Swantraut sah ihn nachdenklich an. "Du hast recht. Ich sollte nicht nur an Offensichtliches denken. Was unsereinem selbstverständlich, ist dem Lichtfraß oder dem Brückendiener schon lange geläufig. So einfach, wie ich eben meinte, wird er es uns nicht machen. Aber was könnte da noch kommen?"
"Vordringlich ist, den Brückendiener fassen und unschädlich machen!" Harte Worte Frau Neldas. Kurzes grübelndes Schweigen folgte, dann fuhr sie fort: "Alles spricht dafür, dass es schon immer ständig heimliche Helfer hier gab, von denen wir nichts erfuhren. Den einen oder anderen kannten wir ja, fanden Wissen und Beobachten besser, auf diese Art über mögliche Unternehmungen rascher im Bilde. Wir wiegten uns zu sehr in Sicherheit und glaubten, wir haben alles im Griff.

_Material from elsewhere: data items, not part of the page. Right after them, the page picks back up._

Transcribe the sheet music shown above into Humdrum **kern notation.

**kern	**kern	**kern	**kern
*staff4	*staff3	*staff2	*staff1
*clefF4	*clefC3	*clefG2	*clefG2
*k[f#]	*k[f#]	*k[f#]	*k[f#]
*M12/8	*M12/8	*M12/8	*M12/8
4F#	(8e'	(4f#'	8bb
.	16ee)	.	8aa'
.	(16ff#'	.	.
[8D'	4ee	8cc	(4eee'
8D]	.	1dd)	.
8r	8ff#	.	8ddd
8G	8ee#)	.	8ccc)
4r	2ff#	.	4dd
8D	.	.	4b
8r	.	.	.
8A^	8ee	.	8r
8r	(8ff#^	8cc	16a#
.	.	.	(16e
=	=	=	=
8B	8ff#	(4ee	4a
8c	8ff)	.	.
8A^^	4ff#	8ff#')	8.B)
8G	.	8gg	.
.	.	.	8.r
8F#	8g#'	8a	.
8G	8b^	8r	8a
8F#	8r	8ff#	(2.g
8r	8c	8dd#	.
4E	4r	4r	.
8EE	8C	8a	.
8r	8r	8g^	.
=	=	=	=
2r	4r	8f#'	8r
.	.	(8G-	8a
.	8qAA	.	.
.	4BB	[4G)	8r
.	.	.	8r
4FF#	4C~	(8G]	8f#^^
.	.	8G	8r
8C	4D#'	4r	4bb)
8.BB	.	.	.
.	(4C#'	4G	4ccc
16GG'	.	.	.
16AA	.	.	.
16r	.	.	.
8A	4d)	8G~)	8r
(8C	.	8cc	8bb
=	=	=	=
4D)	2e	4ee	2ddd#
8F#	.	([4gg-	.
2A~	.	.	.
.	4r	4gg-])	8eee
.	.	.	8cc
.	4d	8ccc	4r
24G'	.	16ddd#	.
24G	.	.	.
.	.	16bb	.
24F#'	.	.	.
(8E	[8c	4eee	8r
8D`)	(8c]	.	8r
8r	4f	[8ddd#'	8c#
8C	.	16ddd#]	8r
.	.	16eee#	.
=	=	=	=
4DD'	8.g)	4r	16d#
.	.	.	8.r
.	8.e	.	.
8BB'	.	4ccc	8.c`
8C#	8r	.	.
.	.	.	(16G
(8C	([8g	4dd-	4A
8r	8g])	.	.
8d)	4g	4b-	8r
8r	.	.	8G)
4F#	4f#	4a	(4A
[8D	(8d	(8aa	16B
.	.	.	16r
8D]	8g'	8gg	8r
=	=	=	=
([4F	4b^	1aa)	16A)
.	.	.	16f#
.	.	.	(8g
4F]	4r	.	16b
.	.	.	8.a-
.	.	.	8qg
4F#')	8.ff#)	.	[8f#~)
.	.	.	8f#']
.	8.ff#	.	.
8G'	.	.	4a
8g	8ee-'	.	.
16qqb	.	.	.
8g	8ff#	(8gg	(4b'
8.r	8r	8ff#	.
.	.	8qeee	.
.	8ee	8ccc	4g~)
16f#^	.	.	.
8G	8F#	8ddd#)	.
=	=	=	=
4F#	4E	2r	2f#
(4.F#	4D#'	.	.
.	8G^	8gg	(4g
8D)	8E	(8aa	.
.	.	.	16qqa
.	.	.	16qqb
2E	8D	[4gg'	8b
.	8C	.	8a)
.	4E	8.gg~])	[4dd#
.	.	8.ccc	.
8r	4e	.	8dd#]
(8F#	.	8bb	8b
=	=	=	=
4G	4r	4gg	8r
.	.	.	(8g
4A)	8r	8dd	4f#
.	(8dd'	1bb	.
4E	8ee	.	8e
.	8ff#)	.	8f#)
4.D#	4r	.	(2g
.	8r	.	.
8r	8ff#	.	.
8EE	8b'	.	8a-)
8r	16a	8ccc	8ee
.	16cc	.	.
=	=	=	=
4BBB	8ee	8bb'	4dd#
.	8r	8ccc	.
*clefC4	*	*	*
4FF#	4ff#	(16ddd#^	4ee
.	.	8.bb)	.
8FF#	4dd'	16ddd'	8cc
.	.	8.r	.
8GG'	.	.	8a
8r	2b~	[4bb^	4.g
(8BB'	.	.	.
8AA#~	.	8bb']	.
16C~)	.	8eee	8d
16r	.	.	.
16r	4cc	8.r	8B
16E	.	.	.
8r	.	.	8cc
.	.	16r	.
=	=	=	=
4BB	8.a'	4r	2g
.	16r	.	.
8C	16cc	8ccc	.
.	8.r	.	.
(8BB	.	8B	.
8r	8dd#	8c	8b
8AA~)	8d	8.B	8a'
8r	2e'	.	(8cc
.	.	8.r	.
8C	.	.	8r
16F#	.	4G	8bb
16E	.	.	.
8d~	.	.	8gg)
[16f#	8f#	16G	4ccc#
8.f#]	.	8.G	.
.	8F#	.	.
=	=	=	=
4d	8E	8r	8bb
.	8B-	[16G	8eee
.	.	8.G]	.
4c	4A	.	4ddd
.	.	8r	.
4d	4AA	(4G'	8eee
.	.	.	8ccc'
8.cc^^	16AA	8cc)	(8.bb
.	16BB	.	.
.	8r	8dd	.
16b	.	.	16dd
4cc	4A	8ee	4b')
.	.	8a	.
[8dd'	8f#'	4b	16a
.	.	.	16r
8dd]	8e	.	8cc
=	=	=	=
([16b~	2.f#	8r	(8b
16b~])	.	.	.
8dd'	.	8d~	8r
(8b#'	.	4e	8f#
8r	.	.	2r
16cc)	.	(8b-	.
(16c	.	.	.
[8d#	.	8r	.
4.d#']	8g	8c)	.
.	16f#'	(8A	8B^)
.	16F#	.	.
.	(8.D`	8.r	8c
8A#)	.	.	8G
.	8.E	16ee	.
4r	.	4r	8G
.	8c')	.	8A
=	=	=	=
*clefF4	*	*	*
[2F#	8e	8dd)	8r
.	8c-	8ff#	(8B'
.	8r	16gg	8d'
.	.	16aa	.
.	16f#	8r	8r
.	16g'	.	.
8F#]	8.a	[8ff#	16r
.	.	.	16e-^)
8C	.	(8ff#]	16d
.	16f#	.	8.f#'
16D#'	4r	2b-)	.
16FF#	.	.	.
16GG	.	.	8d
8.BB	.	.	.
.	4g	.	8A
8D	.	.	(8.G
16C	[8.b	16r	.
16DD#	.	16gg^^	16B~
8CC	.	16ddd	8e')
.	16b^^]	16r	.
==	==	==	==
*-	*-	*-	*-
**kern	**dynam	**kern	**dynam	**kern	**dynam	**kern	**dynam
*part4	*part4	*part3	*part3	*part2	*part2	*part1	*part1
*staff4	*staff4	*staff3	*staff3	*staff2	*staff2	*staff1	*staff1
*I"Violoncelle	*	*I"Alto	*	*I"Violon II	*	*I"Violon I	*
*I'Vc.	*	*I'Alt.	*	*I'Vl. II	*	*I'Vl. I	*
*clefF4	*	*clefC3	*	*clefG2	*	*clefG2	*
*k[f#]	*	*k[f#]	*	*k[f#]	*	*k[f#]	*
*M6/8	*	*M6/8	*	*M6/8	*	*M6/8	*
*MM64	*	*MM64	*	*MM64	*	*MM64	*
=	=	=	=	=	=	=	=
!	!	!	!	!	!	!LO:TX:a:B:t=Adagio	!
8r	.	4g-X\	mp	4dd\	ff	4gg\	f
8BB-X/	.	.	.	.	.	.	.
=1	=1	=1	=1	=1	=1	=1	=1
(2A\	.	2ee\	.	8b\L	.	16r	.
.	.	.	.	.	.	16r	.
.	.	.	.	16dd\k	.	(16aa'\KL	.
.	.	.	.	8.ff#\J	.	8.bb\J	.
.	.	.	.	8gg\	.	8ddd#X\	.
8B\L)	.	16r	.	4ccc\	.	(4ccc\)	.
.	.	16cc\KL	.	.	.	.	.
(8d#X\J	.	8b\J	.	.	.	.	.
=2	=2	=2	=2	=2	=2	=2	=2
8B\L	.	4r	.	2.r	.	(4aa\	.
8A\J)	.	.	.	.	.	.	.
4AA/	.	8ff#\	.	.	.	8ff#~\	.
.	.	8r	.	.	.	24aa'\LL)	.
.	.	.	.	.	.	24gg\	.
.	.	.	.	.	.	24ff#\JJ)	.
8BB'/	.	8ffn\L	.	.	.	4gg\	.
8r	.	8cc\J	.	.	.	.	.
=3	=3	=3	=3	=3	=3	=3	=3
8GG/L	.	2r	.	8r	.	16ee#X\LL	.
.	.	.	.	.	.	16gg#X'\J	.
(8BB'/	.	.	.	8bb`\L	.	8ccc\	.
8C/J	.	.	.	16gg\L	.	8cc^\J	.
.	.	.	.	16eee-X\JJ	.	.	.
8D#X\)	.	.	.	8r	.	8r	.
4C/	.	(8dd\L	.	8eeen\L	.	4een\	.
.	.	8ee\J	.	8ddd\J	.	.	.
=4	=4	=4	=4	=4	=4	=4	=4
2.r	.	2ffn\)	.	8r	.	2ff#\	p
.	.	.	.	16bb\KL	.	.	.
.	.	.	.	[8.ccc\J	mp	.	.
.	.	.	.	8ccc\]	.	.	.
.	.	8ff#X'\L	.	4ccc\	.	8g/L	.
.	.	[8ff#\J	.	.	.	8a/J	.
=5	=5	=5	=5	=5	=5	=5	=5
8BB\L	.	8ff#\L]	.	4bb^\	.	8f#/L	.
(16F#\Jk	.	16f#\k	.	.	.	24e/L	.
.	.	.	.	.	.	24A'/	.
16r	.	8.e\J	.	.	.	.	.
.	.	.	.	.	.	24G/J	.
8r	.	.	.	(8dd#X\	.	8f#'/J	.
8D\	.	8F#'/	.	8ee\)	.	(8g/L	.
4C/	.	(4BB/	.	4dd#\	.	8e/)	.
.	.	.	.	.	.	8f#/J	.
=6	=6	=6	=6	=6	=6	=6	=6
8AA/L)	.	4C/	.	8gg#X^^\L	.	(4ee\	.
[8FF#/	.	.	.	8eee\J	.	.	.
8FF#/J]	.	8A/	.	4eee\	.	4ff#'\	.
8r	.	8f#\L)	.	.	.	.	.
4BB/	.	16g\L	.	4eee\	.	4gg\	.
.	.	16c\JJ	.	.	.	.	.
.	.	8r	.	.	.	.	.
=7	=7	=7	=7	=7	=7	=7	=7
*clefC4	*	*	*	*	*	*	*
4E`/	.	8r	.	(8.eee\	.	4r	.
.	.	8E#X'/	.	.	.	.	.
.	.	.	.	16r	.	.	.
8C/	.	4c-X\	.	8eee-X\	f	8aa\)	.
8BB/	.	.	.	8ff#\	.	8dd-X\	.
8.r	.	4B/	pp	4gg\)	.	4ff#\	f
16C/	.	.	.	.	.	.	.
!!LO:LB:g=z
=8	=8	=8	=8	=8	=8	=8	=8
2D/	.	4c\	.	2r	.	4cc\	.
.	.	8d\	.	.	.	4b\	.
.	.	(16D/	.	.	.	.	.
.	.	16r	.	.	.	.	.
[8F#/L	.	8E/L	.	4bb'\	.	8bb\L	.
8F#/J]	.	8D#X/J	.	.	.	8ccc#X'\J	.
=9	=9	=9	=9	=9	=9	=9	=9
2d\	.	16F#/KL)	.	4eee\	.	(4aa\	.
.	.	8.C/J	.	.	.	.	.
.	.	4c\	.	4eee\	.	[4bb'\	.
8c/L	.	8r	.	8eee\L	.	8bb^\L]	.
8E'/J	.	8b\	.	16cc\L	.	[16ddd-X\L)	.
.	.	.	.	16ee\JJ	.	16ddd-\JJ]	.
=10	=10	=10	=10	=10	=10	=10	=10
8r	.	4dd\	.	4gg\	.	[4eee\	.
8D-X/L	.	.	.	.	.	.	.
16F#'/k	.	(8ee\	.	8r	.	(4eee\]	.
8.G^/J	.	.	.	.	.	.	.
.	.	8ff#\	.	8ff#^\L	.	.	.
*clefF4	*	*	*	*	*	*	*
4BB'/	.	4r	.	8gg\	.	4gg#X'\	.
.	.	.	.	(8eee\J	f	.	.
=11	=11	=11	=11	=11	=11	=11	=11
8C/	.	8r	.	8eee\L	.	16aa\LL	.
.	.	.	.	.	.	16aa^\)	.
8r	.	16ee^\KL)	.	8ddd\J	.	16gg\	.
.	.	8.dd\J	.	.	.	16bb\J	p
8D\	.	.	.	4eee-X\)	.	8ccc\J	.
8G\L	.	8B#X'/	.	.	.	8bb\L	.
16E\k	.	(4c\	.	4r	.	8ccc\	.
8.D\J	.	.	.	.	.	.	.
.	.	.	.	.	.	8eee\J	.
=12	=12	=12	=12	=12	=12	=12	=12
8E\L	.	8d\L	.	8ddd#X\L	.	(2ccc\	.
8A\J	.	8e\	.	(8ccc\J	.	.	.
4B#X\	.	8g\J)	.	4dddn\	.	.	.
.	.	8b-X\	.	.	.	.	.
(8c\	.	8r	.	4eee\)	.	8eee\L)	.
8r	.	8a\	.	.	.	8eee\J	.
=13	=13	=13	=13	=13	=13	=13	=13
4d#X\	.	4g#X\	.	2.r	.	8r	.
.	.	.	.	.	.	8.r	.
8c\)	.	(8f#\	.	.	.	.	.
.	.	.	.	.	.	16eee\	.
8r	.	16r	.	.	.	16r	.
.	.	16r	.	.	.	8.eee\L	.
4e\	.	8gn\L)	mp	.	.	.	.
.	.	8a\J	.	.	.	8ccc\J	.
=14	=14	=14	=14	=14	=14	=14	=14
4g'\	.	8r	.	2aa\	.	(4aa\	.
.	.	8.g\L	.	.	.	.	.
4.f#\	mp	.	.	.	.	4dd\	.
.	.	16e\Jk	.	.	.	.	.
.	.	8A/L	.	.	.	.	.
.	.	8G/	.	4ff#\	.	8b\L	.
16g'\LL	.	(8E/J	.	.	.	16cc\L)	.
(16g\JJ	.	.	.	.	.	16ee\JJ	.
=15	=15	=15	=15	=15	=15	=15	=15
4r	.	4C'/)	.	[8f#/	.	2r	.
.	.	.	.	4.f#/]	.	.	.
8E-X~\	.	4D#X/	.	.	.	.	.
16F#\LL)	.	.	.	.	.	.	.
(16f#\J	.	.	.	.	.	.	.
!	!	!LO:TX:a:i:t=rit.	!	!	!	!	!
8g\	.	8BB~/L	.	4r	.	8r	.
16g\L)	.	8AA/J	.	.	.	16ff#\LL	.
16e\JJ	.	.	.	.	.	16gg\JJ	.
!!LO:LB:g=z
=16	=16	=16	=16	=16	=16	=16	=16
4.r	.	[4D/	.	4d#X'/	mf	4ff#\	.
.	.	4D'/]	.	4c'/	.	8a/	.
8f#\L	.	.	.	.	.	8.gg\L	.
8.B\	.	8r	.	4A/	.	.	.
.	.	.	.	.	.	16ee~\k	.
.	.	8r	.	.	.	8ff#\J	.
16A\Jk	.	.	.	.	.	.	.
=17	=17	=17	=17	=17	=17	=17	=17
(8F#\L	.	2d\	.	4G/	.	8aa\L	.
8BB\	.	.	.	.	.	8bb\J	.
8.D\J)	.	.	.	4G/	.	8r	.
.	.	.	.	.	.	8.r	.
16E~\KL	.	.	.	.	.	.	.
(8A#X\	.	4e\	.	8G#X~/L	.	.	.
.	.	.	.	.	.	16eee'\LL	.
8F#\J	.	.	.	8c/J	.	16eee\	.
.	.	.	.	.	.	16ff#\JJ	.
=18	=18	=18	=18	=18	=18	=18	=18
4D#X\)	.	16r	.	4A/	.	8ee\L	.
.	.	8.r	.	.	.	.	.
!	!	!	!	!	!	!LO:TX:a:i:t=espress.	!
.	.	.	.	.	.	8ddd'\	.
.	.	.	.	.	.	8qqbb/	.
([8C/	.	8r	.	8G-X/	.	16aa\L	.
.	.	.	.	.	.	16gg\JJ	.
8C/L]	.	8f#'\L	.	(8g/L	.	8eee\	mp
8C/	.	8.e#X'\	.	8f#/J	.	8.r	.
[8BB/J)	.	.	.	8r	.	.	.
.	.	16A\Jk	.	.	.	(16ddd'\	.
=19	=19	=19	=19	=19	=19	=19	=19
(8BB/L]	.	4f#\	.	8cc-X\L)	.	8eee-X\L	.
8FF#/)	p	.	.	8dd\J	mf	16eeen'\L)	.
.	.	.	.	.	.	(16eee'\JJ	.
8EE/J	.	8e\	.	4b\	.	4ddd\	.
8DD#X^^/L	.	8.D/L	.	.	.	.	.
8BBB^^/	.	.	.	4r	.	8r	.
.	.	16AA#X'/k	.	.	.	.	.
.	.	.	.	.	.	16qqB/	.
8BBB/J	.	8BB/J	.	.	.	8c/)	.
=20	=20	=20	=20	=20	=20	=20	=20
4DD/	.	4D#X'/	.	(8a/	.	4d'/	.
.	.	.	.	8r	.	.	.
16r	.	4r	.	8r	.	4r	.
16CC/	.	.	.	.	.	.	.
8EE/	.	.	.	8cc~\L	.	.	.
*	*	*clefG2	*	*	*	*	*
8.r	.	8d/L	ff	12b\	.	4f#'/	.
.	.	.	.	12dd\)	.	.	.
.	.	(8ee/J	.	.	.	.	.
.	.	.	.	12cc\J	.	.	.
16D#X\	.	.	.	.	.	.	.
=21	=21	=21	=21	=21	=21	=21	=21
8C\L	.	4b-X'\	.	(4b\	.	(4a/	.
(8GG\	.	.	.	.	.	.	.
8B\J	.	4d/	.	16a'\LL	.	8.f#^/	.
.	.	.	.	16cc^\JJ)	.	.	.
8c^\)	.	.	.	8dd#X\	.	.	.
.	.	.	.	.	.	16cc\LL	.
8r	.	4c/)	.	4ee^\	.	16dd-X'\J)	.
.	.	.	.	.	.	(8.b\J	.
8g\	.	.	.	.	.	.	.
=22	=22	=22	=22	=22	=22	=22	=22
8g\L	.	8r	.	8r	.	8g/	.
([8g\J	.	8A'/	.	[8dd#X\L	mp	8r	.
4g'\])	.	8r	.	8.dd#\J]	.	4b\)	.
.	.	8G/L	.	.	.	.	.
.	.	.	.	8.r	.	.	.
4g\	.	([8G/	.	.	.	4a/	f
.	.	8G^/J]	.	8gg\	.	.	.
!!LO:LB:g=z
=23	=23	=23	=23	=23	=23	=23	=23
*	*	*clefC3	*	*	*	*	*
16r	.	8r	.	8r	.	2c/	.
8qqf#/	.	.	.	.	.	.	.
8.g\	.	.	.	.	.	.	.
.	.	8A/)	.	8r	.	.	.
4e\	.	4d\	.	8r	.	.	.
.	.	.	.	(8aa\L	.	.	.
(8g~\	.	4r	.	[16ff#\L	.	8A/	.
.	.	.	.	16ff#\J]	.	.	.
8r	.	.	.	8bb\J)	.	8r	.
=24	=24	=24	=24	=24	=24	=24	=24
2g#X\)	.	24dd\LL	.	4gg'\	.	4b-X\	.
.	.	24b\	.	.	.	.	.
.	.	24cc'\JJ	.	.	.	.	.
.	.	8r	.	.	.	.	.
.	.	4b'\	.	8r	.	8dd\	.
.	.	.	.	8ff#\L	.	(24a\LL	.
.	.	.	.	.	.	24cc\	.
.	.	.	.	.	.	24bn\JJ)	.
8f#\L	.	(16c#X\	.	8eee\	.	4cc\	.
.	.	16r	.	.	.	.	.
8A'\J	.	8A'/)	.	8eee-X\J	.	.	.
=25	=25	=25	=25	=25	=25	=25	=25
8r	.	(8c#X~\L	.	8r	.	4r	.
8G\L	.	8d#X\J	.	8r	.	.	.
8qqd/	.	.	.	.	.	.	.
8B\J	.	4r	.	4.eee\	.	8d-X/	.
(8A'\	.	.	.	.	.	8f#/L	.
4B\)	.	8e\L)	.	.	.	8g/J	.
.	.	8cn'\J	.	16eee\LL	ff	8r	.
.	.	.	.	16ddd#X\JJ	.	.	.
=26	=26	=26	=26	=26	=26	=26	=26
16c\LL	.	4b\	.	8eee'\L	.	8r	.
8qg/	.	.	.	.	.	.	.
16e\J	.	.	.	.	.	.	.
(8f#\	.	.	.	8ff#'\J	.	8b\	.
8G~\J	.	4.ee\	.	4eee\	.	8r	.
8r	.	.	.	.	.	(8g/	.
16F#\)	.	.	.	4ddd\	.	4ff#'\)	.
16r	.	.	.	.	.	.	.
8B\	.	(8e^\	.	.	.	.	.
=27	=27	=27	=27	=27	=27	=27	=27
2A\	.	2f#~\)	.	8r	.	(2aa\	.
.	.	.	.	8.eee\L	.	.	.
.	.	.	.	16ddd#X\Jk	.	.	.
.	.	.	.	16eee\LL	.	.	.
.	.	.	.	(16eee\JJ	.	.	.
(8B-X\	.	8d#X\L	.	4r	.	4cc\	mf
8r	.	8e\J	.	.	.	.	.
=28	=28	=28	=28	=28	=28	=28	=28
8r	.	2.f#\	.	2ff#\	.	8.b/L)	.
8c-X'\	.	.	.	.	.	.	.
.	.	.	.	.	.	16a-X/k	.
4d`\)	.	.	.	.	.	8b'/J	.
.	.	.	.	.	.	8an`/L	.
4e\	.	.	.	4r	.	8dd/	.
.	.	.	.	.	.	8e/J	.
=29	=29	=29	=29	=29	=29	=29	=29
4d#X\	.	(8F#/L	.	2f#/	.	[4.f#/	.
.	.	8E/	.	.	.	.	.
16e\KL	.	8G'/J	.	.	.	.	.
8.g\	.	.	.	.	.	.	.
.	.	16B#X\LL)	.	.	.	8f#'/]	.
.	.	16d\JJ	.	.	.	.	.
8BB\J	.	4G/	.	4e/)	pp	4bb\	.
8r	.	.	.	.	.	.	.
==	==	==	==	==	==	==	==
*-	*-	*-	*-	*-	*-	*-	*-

Wieder ein schlauer Spielzug der Gegenseite. Allein die Tatsache der Gruft im Richthügel sagt alles. Und der missliche Umstand mit dem klammheimlichen Verkauf des Bluthauses zeigt gleichfalls, mindestens noch eine weitere Person treibt ihr Unwesen mit dem Lichtfraß, oder trieb es. Es könnte ja auch sein, man gab sozusagen nur das Fährmannsruder an Heinrich Wappler weiter. Schließlich muss das während der Wirren zu Kriegsende oder danach abgelaufen sein, als vollends alles drunter und drüber ging. Aber genau wissen wir es nicht. Und nach all den Jahren sind ganz sicher sämtliche Hinweise und Spuren längst und sehr sorgfältig verwischt."
"Inzwischen gehe ich von mehr als nur den beiden uns mehr oder weniger bekannten aus", sagte Ingomar zwischen zwei genussvollen Bissen in Schnitte mit kaltem Braten, Salatblatt und Salzdillgurkenscheiben.
"Richtig! Diese weibliche Erscheinung des Glanzdiebes weist darauf hin. Nicht nur Heinrich Wappler kann als Brücke dienen", pflichtete Frau Nelda bei. "Ich vermute inzwischen, jene weibliche Erscheinung ist bereits eine recht fortgeschrittene Wandlung. Unser Feind geht gezielt mehrgleisig vor, benutzt aber vornehmlich den männlichen Teil. Er ist schon fast herüber!"
"Wir müssen auch noch herausfinden, wem dieser grässliche Bungalow auf dem Richthügel gehört oder wer ihn bauen ließ. Ein ziemliches Versäumnis von uns. Wir sind nachlässig gewesen! Viel zu nachlässig", räumte der Hausherr Fehler ein. "Ich werde mich schnellstens auf dem Liegenschaftsamt deshalb umtun", versprach er.
Oskar Dimpfl beklagte noch immer den Schaden an seinem BMW, verabredete Waffengang am späteren Vormittag in Dr. Wapplers Sprechstunde. Ilse-Lore Schuler und Swantraut Perchten stimmten sofort zu, sahen darin sogar eine Art Vergnügen.
"Eine Sprechstunde habe ich noch nie gesprengt", bekannte Ilse-Lore Schuler belustigt. "Ist mal was ganz anderes! Aber was erzählen wir dem, wenn der aller Erwartung zum Trotz doch nur ein ganz popliger Onkel Doktor ist?"
"Irgendwas mit Unterleibsbeschwerden. Das kommt immer gut", lachte Swantraut hemmungslos. "Wenn er nicht durchblickt, dann überweist er sowieso zum Frauenarzt oder einem anderen teuren, abartigen Ferkelkollegen." Sie lachte abfällig, schätzte Frauenärzte und ähnliches offenbar nicht hoch.